## Prompt
Return exactly the span of lines in the following data that opens with the line containing "30: (373, 174, 2.91)" and closes with the line containing "47: (733, 382, 3.34)". Include nothing else.

## Data to examine
......

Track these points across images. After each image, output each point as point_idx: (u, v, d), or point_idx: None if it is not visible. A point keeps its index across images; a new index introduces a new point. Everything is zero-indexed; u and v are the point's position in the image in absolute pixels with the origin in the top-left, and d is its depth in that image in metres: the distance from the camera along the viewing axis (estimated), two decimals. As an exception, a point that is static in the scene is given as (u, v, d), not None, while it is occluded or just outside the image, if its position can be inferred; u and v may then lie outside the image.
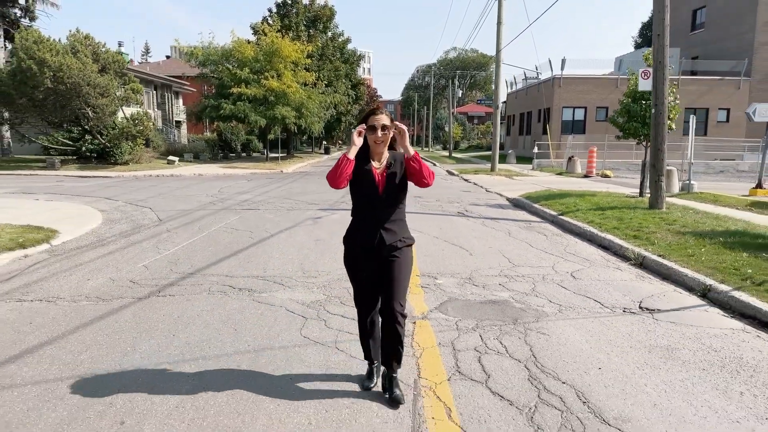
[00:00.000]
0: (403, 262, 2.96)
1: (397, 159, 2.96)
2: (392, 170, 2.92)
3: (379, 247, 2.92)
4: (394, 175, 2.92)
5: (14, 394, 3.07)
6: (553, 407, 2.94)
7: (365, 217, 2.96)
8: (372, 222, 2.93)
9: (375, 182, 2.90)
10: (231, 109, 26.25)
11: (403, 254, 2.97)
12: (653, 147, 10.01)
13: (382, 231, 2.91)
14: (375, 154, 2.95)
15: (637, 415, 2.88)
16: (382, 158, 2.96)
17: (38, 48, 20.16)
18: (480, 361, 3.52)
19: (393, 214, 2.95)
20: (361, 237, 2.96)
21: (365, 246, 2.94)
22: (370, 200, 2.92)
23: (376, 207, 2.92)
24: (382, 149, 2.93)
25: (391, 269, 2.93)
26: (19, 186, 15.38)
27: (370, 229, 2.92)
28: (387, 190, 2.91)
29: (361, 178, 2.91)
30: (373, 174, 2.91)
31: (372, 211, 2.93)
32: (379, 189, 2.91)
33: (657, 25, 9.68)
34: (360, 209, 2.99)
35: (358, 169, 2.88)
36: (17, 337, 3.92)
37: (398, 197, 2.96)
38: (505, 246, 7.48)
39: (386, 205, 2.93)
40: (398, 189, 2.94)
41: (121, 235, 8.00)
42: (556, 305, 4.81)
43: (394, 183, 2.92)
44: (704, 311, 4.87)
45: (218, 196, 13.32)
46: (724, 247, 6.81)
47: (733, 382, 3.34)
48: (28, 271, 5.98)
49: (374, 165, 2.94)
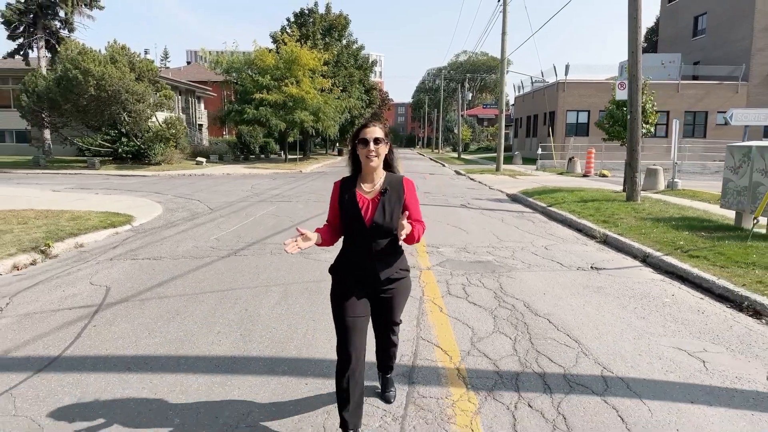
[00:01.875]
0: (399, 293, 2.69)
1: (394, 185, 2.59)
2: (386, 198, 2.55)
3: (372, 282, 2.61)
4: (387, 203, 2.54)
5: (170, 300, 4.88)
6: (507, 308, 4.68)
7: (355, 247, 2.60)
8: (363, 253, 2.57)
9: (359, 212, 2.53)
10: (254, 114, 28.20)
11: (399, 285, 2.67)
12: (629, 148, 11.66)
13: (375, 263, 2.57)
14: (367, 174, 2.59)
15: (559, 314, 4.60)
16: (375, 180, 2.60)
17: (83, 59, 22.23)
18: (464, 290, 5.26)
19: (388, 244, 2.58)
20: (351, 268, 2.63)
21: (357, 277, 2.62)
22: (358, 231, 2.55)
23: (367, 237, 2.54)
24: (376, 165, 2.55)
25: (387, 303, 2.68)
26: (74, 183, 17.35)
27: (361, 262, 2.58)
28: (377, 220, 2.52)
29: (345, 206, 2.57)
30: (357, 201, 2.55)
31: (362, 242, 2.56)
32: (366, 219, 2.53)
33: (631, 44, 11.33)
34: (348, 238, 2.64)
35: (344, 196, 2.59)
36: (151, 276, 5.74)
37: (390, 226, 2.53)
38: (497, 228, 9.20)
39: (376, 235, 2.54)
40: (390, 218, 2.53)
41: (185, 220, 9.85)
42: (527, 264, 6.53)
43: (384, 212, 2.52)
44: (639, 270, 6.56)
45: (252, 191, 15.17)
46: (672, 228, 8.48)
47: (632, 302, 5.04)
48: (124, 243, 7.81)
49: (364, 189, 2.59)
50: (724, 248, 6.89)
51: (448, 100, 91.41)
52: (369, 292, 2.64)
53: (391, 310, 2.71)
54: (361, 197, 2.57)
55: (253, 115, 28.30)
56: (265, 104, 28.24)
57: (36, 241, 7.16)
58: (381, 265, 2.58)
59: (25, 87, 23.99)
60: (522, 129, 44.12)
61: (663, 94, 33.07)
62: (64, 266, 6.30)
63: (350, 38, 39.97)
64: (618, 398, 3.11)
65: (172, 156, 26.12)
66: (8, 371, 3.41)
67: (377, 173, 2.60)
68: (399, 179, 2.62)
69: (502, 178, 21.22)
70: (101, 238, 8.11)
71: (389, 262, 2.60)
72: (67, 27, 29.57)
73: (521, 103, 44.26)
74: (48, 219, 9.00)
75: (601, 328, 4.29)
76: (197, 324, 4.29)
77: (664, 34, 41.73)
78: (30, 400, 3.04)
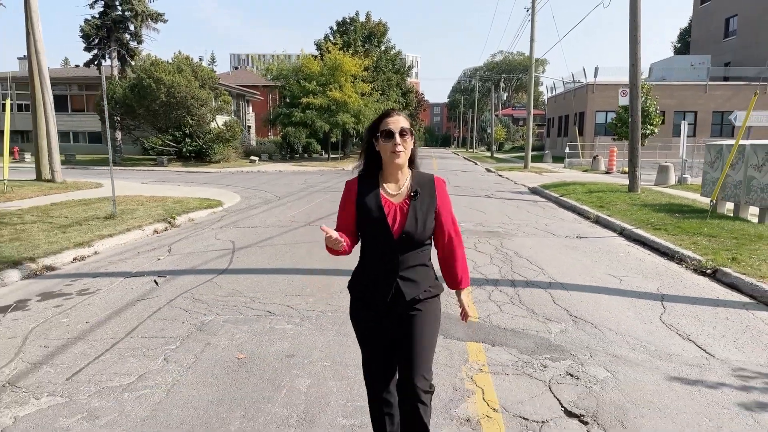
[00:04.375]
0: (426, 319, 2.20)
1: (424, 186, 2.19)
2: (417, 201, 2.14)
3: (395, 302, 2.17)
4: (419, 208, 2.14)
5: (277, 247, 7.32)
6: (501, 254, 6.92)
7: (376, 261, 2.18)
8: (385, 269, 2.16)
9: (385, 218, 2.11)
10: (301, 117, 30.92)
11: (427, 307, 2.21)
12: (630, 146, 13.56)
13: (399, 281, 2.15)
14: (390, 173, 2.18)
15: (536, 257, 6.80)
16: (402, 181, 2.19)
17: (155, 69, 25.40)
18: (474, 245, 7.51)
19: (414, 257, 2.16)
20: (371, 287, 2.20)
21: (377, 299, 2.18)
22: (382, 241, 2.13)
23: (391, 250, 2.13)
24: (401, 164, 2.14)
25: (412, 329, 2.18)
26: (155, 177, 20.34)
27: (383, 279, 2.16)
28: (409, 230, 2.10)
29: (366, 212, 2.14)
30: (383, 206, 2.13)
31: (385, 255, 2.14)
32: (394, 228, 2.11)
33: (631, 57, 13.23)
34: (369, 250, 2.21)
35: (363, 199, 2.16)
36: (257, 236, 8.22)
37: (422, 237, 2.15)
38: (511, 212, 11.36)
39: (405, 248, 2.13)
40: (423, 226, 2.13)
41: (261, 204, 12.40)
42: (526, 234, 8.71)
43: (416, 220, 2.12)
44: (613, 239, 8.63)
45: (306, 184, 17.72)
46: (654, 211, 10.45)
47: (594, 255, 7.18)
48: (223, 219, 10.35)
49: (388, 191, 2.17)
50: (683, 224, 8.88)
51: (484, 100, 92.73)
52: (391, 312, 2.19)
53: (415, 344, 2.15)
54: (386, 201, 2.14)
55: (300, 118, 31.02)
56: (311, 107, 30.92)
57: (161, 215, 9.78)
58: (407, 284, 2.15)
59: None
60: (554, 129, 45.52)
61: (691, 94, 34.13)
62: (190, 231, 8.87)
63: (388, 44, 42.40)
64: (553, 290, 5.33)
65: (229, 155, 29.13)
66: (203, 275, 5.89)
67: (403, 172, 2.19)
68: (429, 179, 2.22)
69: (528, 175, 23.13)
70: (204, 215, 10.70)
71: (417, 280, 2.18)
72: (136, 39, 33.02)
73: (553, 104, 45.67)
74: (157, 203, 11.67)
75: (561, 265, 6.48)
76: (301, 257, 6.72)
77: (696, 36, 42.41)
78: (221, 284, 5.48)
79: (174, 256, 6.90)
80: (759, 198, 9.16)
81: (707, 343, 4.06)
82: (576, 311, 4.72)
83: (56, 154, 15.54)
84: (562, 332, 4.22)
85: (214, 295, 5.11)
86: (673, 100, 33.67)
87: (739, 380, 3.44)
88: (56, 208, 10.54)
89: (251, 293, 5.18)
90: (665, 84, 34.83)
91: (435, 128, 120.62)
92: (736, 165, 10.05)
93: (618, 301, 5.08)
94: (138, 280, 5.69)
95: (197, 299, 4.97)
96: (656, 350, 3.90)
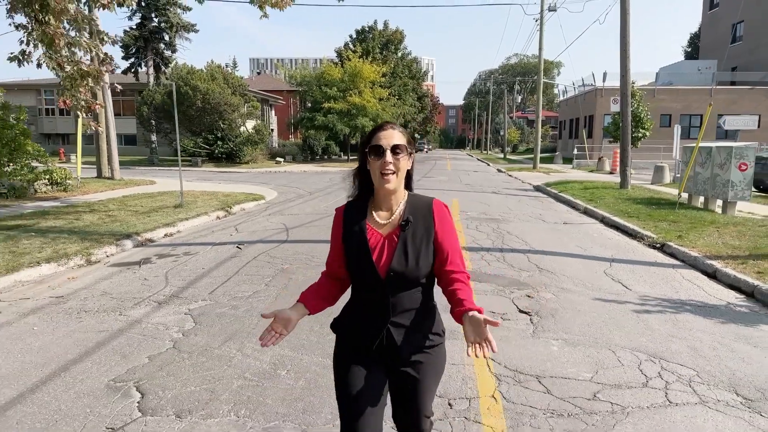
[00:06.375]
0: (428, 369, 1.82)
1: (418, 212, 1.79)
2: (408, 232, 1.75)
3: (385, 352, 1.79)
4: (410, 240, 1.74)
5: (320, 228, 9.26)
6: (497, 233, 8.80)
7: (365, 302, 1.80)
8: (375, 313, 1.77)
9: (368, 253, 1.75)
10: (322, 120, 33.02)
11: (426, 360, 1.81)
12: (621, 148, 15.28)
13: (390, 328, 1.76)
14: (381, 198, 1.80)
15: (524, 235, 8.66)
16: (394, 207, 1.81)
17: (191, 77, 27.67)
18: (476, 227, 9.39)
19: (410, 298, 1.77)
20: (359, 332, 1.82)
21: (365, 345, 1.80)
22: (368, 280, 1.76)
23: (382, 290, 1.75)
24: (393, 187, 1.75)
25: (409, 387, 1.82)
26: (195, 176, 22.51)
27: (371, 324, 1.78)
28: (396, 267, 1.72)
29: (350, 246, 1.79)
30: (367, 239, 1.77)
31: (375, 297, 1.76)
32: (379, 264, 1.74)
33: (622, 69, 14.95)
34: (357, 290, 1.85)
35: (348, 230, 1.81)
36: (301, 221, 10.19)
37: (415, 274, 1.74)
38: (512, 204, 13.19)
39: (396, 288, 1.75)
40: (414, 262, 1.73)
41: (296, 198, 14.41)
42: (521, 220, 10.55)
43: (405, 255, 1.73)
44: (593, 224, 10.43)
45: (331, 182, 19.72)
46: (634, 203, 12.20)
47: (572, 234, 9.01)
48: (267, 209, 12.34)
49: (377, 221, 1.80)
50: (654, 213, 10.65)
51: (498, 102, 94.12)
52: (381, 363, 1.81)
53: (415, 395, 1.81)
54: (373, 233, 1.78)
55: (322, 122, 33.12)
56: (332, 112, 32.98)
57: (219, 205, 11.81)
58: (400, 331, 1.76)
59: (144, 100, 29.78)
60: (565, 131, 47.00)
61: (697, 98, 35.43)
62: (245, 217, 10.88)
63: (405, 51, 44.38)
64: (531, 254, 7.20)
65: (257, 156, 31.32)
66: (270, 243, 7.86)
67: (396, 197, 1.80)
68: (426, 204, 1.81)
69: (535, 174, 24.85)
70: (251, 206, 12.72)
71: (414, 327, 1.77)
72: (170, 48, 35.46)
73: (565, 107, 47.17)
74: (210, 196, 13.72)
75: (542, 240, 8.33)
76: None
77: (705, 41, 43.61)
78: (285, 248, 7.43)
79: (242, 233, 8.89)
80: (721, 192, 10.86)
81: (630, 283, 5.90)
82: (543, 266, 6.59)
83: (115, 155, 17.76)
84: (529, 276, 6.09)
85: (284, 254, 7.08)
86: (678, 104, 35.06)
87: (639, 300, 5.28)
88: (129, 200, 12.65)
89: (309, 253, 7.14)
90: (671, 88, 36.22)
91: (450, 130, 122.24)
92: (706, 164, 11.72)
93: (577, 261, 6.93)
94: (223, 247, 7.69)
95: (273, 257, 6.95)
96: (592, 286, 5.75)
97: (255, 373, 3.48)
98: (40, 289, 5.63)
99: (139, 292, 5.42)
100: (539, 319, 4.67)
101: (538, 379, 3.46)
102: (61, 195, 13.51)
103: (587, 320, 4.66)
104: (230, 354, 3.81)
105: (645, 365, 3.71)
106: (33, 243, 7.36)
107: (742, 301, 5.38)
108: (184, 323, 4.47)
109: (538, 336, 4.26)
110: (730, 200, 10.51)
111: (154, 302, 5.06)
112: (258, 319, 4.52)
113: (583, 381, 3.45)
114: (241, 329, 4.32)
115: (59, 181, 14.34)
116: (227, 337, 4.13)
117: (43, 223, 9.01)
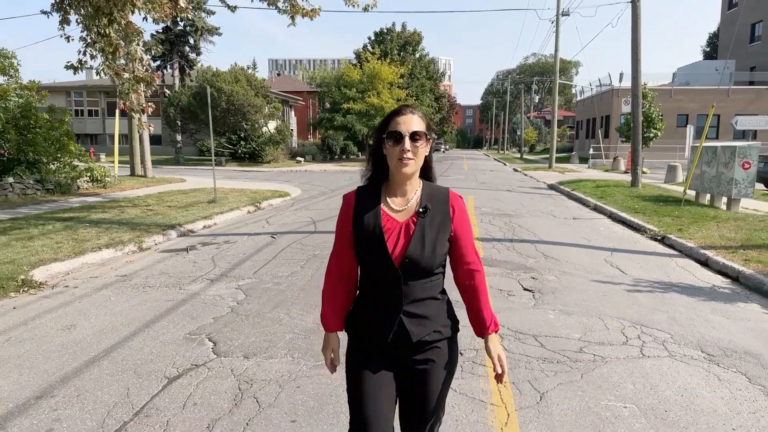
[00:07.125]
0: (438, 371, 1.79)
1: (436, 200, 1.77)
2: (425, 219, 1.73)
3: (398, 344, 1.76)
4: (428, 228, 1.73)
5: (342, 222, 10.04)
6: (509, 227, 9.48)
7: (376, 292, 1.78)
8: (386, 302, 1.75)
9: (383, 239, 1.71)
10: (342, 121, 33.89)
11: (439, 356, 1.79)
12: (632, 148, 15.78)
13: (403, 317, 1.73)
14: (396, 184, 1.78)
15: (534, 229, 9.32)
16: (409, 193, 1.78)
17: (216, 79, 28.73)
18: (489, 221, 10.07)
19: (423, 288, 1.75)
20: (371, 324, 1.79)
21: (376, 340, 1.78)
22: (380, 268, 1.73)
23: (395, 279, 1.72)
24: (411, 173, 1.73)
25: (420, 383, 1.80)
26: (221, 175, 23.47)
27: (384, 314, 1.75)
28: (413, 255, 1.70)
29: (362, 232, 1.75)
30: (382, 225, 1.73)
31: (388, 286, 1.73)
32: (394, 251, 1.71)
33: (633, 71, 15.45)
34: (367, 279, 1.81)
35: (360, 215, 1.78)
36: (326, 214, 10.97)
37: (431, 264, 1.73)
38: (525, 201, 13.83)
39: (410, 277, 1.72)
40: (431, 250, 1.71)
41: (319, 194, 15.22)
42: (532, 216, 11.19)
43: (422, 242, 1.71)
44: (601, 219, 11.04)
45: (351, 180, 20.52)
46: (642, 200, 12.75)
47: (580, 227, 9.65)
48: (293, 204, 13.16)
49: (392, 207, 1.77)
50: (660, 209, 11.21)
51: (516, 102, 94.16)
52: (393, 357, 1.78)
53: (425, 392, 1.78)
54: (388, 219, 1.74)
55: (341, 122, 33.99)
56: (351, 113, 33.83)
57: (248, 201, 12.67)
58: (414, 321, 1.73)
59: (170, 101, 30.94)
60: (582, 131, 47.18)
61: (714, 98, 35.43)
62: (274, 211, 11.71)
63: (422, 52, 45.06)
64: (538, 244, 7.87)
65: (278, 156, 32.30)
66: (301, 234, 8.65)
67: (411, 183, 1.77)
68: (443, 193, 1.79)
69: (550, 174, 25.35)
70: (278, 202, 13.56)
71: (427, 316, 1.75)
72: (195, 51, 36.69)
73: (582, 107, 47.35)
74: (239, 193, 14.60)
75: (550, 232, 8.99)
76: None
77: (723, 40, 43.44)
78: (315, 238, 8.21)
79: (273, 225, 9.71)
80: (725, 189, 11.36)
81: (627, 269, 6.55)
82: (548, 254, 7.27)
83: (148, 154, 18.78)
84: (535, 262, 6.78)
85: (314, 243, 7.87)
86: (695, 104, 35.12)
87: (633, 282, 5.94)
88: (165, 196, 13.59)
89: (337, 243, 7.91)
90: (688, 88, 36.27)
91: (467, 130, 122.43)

......

## Reply
30: (373, 174, 2.91)
31: (372, 211, 2.93)
32: (379, 189, 2.91)
33: (657, 25, 9.68)
34: (360, 209, 2.99)
35: (358, 169, 2.88)
36: (17, 337, 3.92)
37: (398, 197, 2.96)
38: (505, 246, 7.48)
39: (386, 205, 2.93)
40: (398, 189, 2.94)
41: (121, 235, 8.00)
42: (556, 305, 4.81)
43: (394, 183, 2.92)
44: (704, 311, 4.87)
45: (218, 196, 13.32)
46: (724, 247, 6.81)
47: (733, 382, 3.34)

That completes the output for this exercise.